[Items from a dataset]
Start of Block

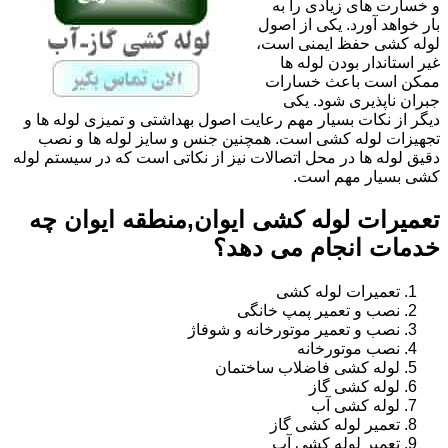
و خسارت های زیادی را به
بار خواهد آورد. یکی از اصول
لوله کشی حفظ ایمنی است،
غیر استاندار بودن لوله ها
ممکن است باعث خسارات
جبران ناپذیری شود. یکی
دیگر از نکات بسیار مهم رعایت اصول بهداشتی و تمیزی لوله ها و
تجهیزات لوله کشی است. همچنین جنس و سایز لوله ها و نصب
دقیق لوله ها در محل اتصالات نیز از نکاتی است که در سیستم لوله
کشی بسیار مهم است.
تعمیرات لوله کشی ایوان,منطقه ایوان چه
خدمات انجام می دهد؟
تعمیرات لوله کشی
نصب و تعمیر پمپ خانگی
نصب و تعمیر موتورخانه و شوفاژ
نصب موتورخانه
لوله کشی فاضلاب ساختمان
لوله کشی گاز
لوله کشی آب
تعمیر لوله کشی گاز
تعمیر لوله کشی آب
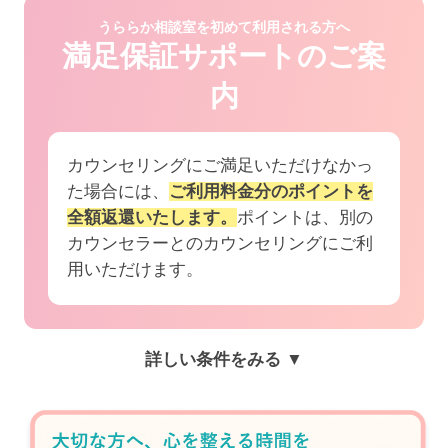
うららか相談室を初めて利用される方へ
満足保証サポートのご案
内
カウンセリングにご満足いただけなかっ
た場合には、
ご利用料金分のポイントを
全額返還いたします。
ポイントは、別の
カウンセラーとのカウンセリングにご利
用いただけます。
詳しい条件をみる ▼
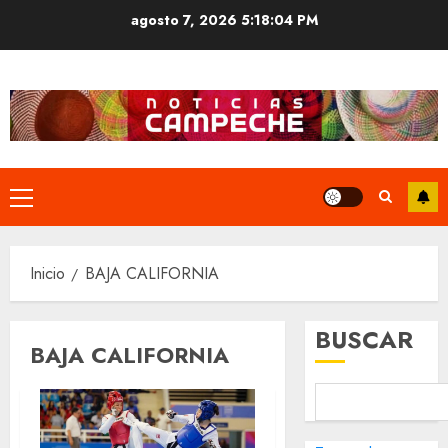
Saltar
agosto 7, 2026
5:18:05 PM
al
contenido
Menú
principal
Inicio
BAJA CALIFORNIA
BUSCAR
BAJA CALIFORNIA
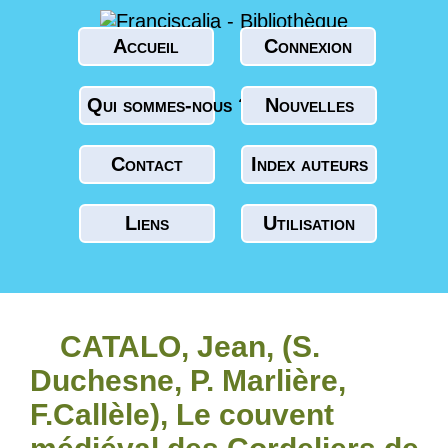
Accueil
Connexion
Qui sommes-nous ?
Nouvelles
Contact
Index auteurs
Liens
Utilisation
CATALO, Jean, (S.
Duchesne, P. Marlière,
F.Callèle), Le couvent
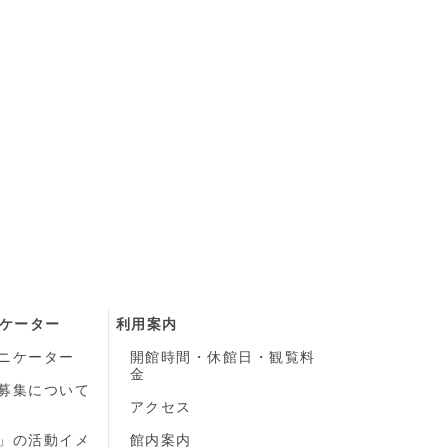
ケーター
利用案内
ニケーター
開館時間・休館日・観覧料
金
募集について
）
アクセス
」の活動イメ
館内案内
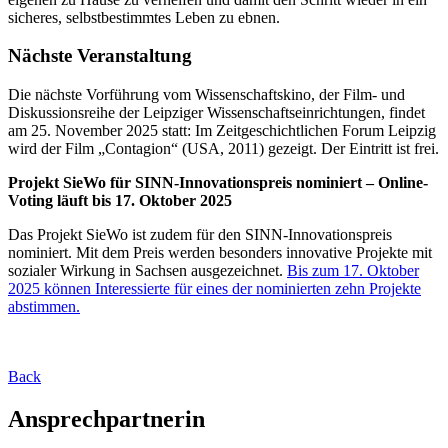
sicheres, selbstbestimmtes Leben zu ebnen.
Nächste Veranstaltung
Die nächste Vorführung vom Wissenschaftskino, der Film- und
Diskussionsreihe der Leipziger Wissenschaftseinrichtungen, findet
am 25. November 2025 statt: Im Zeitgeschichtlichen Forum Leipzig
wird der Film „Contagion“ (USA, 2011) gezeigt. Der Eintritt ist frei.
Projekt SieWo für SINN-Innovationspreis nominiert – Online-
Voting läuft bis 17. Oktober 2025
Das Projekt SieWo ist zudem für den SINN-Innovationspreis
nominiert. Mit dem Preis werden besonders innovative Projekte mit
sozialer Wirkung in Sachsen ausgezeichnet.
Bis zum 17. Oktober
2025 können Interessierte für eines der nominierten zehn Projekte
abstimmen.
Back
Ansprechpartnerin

End of Block

- TASK INSTRUCTIONS -
Every record above should come back exactly, but without its pictures.

- RESPONSE -
و خسارت های زیادی را به
بار خواهد آورد. یکی از اصول
لوله کشی حفظ ایمنی است،
غیر استاندار بودن لوله ها
ممکن است باعث خسارات
جبران ناپذیری شود. یکی
دیگر از نکات بسیار مهم رعایت اصول بهداشتی و تمیزی لوله ها و
تجهیزات لوله کشی است. همچنین جنس و سایز لوله ها و نصب
دقیق لوله ها در محل اتصالات نیز از نکاتی است که در سیستم لوله
کشی بسیار مهم است.
تعمیرات لوله کشی ایوان,منطقه ایوان چه
خدمات انجام می دهد؟
تعمیرات لوله کشی
نصب و تعمیر پمپ خانگی
نصب و تعمیر موتورخانه و شوفاژ
نصب موتورخانه
لوله کشی فاضلاب ساختمان
لوله کشی گاز
لوله کشی آب
تعمیر لوله کشی گاز
تعمیر لوله کشی آب
うららか相談室を初めて利用される方へ
満足保証サポートのご案
内
カウンセリングにご満足いただけなかっ
た場合には、
ご利用料金分のポイントを
全額返還いたします。
ポイントは、別の
カウンセラーとのカウンセリングにご利
用いただけます。
詳しい条件をみる ▼
Saltar
agosto 7, 2026
5:18:05 PM
al
contenido
Menú
principal
Inicio
BAJA CALIFORNIA
BUSCAR
BAJA CALIFORNIA
Accueil
Connexion
Qui sommes-nous ?
Nouvelles
Contact
Index auteurs
Liens
Utilisation
CATALO, Jean, (S.
Duchesne, P. Marlière,
F.Callèle), Le couvent
ケーター
利用案内
ニケーター
開館時間・休館日・観覧料
金
募集について
）
アクセス
」の活動イメ
館内案内
sicheres, selbstbestimmtes Leben zu ebnen.
Nächste Veranstaltung
Die nächste Vorführung vom Wissenschaftskino, der Film- und
Diskussionsreihe der Leipziger Wissenschaftseinrichtungen, findet
am 25. November 2025 statt: Im Zeitgeschichtlichen Forum Leipzig
wird der Film „Contagion“ (USA, 2011) gezeigt. Der Eintritt ist frei.
Projekt SieWo für SINN-Innovationspreis nominiert – Online-
Voting läuft bis 17. Oktober 2025
Das Projekt SieWo ist zudem für den SINN-Innovationspreis
nominiert. Mit dem Preis werden besonders innovative Projekte mit
sozialer Wirkung in Sachsen ausgezeichnet.
Bis zum 17. Oktober
2025 können Interessierte für eines der nominierten zehn Projekte
abstimmen.
Back
Ansprechpartnerin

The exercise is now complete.